After months of demonstrations and testing, Microsoft’s next major software update is nearly ready for Windows Phone 7 (WP 7) handsets. In a blog post today, the company said that existing smartphone owners can expect the software, known as Mango or WP 7.5, “in the next week or two.” The upgrade availability will vary based on carrier and smartphone model as it will also include hardware-specific updates from the original handset makers.
When it launched last year, my first impressions of Microsoft’s Windows Phone 7 showed a solid start but had plenty of room for improvement. The new Metro interface, application tiles and hubs showed me a fresh take on old touch interfaces while performance was reasonably good for a first iteration on hardware that was cutting-edge nearly a year prior. But unlike rivals such as Google Android and Apple iOS, Windows Phone 7 lacked multitasking, copy and paste functionality and a unified Inbox, to name a few. I also wasn’t sold on the home screen tiles, finding them to take took long to show useful information.
Then I tried the final developer version of Mango in early August. What a world of difference.

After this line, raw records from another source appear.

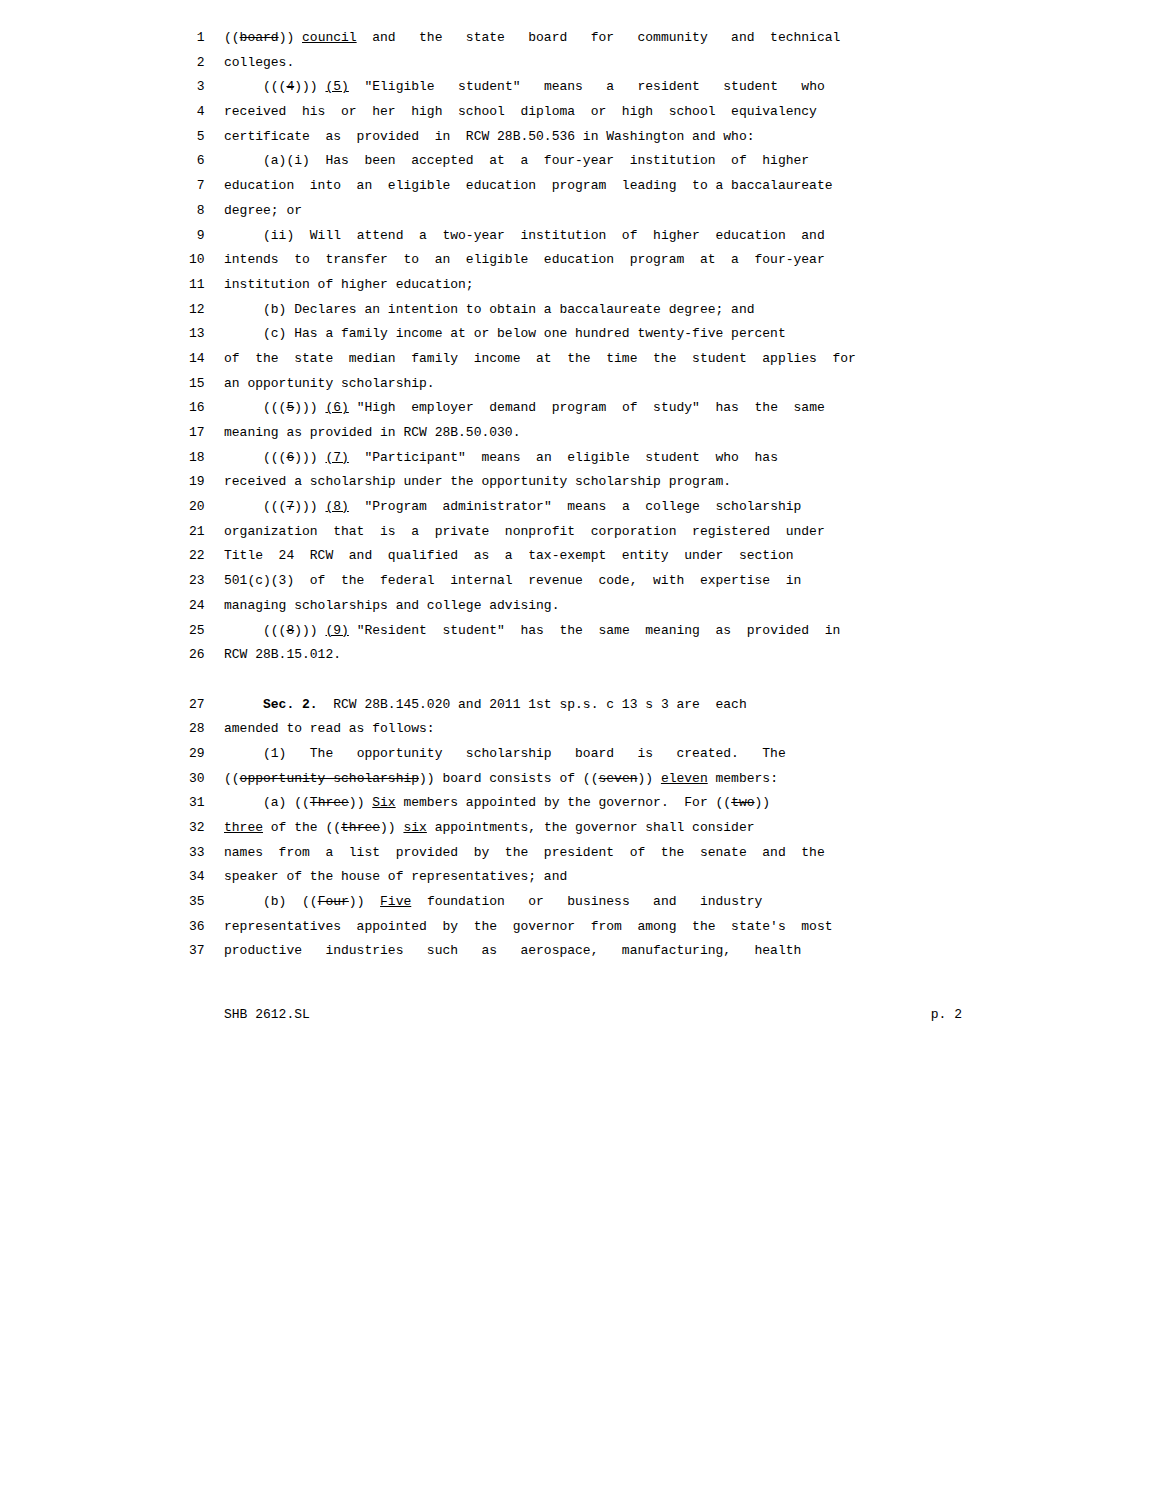1((board)) council and the state board for community and technical
2 colleges.
3 (((4))) (5) "Eligible student" means a resident student who
4 received his or her high school diploma or high school equivalency
5 certificate as provided in RCW 28B.50.536 in Washington and who:
6 (a)(i) Has been accepted at a four-year institution of higher
7 education into an eligible education program leading to a baccalaureate
8 degree; or
9 (ii) Will attend a two-year institution of higher education and
10 intends to transfer to an eligible education program at a four-year
11 institution of higher education;
12 (b) Declares an intention to obtain a baccalaureate degree; and
13 (c) Has a family income at or below one hundred twenty-five percent
14 of the state median family income at the time the student applies for
15 an opportunity scholarship.
16 (((5))) (6) "High employer demand program of study" has the same
17 meaning as provided in RCW 28B.50.030.
18 (((6))) (7) "Participant" means an eligible student who has
19 received a scholarship under the opportunity scholarship program.
20 (((7))) (8) "Program administrator" means a college scholarship
21 organization that is a private nonprofit corporation registered under
22 Title 24 RCW and qualified as a tax-exempt entity under section
23501(c)(3) of the federal internal revenue code, with expertise in
24 managing scholarships and college advising.
25 (((8))) (9) "Resident student" has the same meaning as provided in
26 RCW 28B.15.012.
27 Sec. 2. RCW 28B.145.020 and 2011 1st sp.s. c 13 s 3 are each
28 amended to read as follows:
29 (1) The opportunity scholarship board is created. The
30((opportunity scholarship)) board consists of ((seven)) eleven members:
31 (a) ((Three)) Six members appointed by the governor. For ((two))
32 three of the ((three)) six appointments, the governor shall consider
33 names from a list provided by the president of the senate and the
34 speaker of the house of representatives; and
35 (b) ((Four)) Five foundation or business and industry
36 representatives appointed by the governor from among the state's most
37 productive industries such as aerospace, manufacturing, health
SHB 2612.SL p. 2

My tests were run on the same hardware I initially used last November and yet it felt like I had a brand new phone. It was as if someone replaced the processor on my HTC HD7 with a peppy dual-core unit while boosting the available program memory at the same time. Apps open faster and the entire interface moves along quicker. A nifty way to multitask was added — just hold the Windows button to see or switch between running apps — although developers will need to update their software to enable support.
Voice recognition, by way of Microsoft’s purchase of TellMe in 2007, is stellar; perhaps even better than it is on Google Android devices. A unified Inbox is now available and the mail client supports threaded conversations. Xbox Live integration is improved and the IE9 browser supports HTML5. And all the while that Microsoft has been working on Mango, it has been attracting developers and third-party applications; the platform now boasts more than 31,000 apps.

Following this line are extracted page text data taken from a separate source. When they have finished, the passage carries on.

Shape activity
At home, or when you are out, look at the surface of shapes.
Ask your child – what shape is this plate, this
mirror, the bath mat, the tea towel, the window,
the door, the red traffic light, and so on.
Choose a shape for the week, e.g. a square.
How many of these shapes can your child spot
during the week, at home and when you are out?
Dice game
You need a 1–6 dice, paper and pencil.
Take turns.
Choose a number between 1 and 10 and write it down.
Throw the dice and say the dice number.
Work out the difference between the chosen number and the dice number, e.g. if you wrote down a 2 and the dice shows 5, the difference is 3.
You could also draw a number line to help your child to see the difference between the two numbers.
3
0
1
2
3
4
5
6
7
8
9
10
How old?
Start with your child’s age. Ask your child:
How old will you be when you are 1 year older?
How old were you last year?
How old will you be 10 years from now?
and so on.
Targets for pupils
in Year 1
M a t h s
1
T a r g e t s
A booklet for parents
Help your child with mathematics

It’s certainly true that sales of Windows Phone 7 smartphones have underwhelmed and there are several reasons why. Few handset models are actually available and all use the same basic hardware. The application market, while steadily growing, pales in comparison to rival ecosystems. And the first software release lacked key features as I noted.

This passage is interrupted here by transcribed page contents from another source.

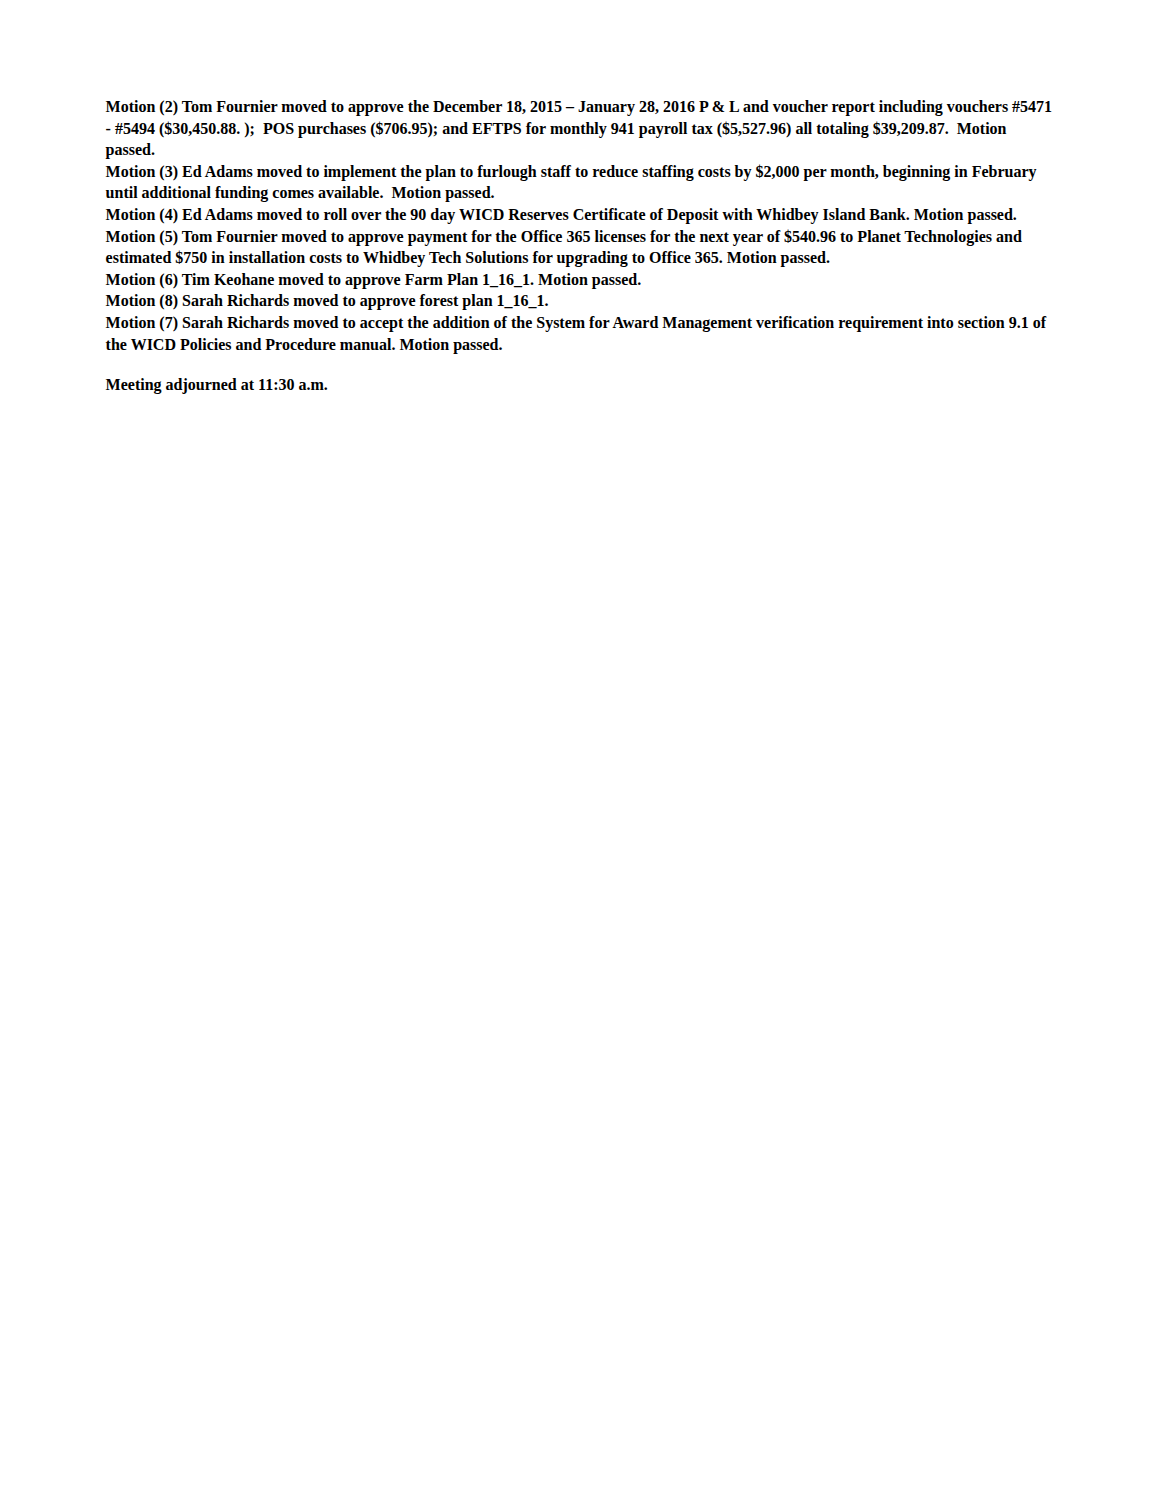Motion (2) Tom Fournier moved to approve the December 18, 2015 – January 28, 2016 P & L and voucher report including vouchers #5471 - #5494 ($30,450.88. ); POS purchases ($706.95); and EFTPS for monthly 941 payroll tax ($5,527.96) all totaling $39,209.87. Motion passed.
Motion (3) Ed Adams moved to implement the plan to furlough staff to reduce staffing costs by $2,000 per month, beginning in February until additional funding comes available. Motion passed.
Motion (4) Ed Adams moved to roll over the 90 day WICD Reserves Certificate of Deposit with Whidbey Island Bank. Motion passed.
Motion (5) Tom Fournier moved to approve payment for the Office 365 licenses for the next year of $540.96 to Planet Technologies and estimated $750 in installation costs to Whidbey Tech Solutions for upgrading to Office 365. Motion passed.
Motion (6) Tim Keohane moved to approve Farm Plan 1_16_1. Motion passed.
Motion (8) Sarah Richards moved to approve forest plan 1_16_1.
Motion (7) Sarah Richards moved to accept the addition of the System for Award Management verification requirement into section 9.1 of the WICD Policies and Procedure manual. Motion passed.
Meeting adjourned at 11:30 a.m.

But now, nearly a year after first launching, I think Microsoft Windows Phone is set to gain momentum due to the improvements in the Mango software. Improved marketing may help and so too will new hardware from partners such as HTC and Nokia.
As Microsoft gains momentum, Research In Motion is losing it, Symbian didn’t have it, and HP’s webOS has completely lost it. That leaves Microsoft in a good spot in the race for the No. 3 mobile platform, just in time for the Mango software update.